Finance Minister Felix Mutati says government acknowledges and accepts that the levels of the country’s debt are approaching unsustainability levels.
Mr. Mutati says this is the more reason why the government is slowing down on borrowing in order to reach sustainability.
He says Zambia’s external debt currently stands at 32% of Gross Domestic Product (GDP), while internal debt is at 18.4 percent of GDP, adding up to 50.4% of GDP.
The Minister adds that the stress level stands at 56 percent of GDP.
He has noted the need to ensure budget implementation is perfect in order to reduce on some of the economic challenges in the country.
Mr Mutati has also noted with dismay that according to the latest Auditor General’s report, 50 percent of the public funds misused are from the Ministry of General Education which is key to national development.
He has since assured the nation that the suspension of six accountants, two from his ministry and four from the Ministry of General Education, is the beginning in dealing with erring officers.
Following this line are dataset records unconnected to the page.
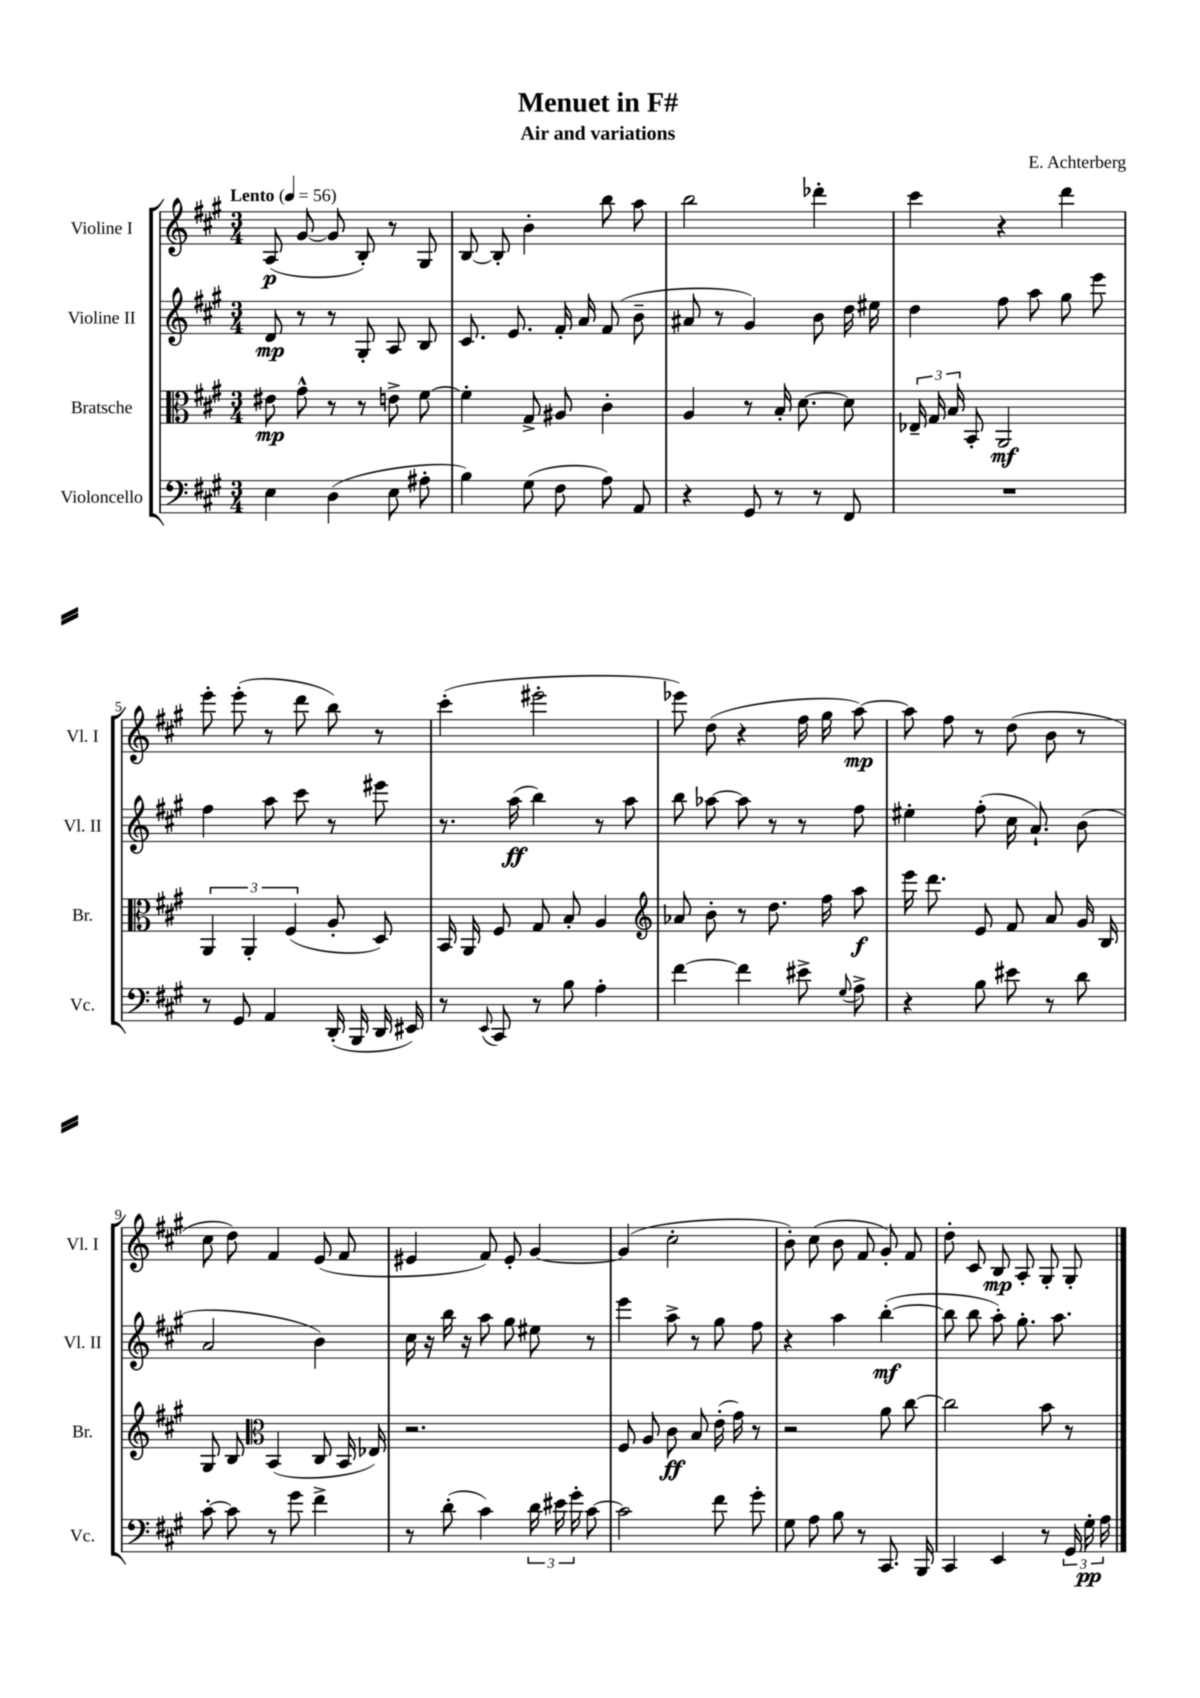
\header { title = "Menuet in F#" composer = "E. Achterberg" subtitle = "Air and variations" }
<<
\new StaffGroup <<
\new Staff = "s0" \with { instrumentName = "Violine I" shortInstrumentName = "Vl. I" } {
    \clef treble \key a \major \numericTimeSignature \time 3/4 \tempo "Lento" 4 = 56
    \autoBeamOff a8\p( gis'8~ gis'8 b8-.) r8 gis8 |
    b8~ b8-. b'4-. b''8 a''8 |
    b''2 des'''4-. |
    cis'''4 r4 d'''4 |
    e'''8-. e'''8-.( r8 d'''8 b''8) r8 |
    cis'''4-.( eis'''2-. |
    ees'''8) d''8( r4 fis''16 gis''16 a''8~\mp) |
    a''8 fis''8 r8 d''8( b'8 r8 |
    cis''8 d''8) fis'4 e'8( fis'8 |
    eis'4 fis'8) eis'8-. gis'4~ |
    gis'4( cis''2-. |
    b'8-.) cis''8( b'8 fis'8 gis'8-.) fis'8 |
    d''8-. cis'8 b8\mp a8-. gis8-. gis8-. \bar "|." |
}
\new Staff = "s1" \with { instrumentName = "Violine II" shortInstrumentName = "Vl. II" } {
    \clef treble \key a \major \numericTimeSignature \time 3/4
    \autoBeamOff d'8\mp r8 r8 gis8-. a8 b8 |
    cis'8. e'8. fis'16-. a'16 fis'8( b'8-- |
    ais'8 r8 gis'4) b'8 d''16 eis''16 |
    d''4 fis''8 a''8 gis''8 e'''8 |
    fis''4 a''8 cis'''8 r8 eis'''8 |
    r8. a''16\ff( b''4) r8 a''8 |
    b''8 aes''8~ aes''8 r8 r8 fis''8 |
    eis''4-. fis''8-.( cis''16 a'8.-!) b'8( |
    a'2 b'4) |
    cis''16 r16 b''16 r16 a''8 gis''8 eis''8 r8 |
    e'''4 a''8-> r8 gis''8 fis''8 |
    r4 a''4 b''4~-.\mf( |
    b''8 b''8 a''8-.) gis''8.-. a''8. \bar "|." |
}
\new Staff = "s2" \with { instrumentName = "Bratsche" shortInstrumentName = "Br." } {
    \clef alto \key a \major \numericTimeSignature \time 3/4
    \autoBeamOff eis'8\mp gis'8-^ r8 r8 e'8-> fis'8~ |
    fis'4-. gis8-> ais8 cis'4-. |
    a4 r8 b16-. d'8.~ d'8 |
    \tuplet 3/2 { ees16-- gis16 b16 } b,8-. a,2\mf |
    \tuplet 3/2 { a,4 a,4-. fis4( } a8-. d8) |
    b,16 a,16 fis8 gis8 b8-. a4 |
    \clef treble aes'8 b'8-. r8 d''8. fis''16 a''8\f |
    e'''16 d'''8. e'8 fis'8 a'8 gis'16 b16 |
    gis8 b8 \clef alto b,4( cis8 b,16 ees16) |
    r2. |
    fis8 a8 cis'8\ff b8 e'16-.( gis'16) r8 |
    r2 a'8 cis''8~ |
    cis''2 b'8 r8 \bar "|." |
}
\new Staff = "s3" \with { instrumentName = "Violoncello" shortInstrumentName = "Vc." } {
    \clef bass \key a \major \numericTimeSignature \time 3/4
    \autoBeamOff e4 d4( e8 ais8-. |
    b4) gis8( fis8 a8) a,8 |
    r4 gis,8 r8 r8 fis,8 |
    R2. |
    r8 gis,8 a,4 d,16-.( b,,16 d,16 eis,16) |
    r8 \appoggiatura { e,8 } cis,8 r8 b8 a4-. |
    fis'4~ fis'4 eis'8-> \appoggiatura { gis8 } a8-> |
    r4 b8 eis'8 r8 d'8 |
    cis'8~-. cis'8 r8 gis'8 fis'4-> |
    r8 d'8-.( cis'4) \tuplet 3/2 { d'16 eis'16 gis'16-. } cis'8~ |
    cis'2 fis'8 gis'8-. |
    gis8 a8 b8 r8 cis,8. b,,16 |
    cis,4 e,4 r8 \tuplet 3/2 { gis,16 gis16-.\pp a16 } \bar "|." |
}
>>
>>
Mr. Mutati said this in Lusaka during the official launch of the Public Expenditure and Financial Accountability (PEFA) Report.
And representing the cooperating partners, Germany Embassy Head of Development Cooperation Dr. Frank Hofmann says cooperating partners will continue to partner with the Zambian government in trying to sort out some of the social and economic challenges.
Dr. Hofmann has also encouraged the government to continue engaging with partners such as the International Monetary Fund (IMF) in addressing some of the economic challenges.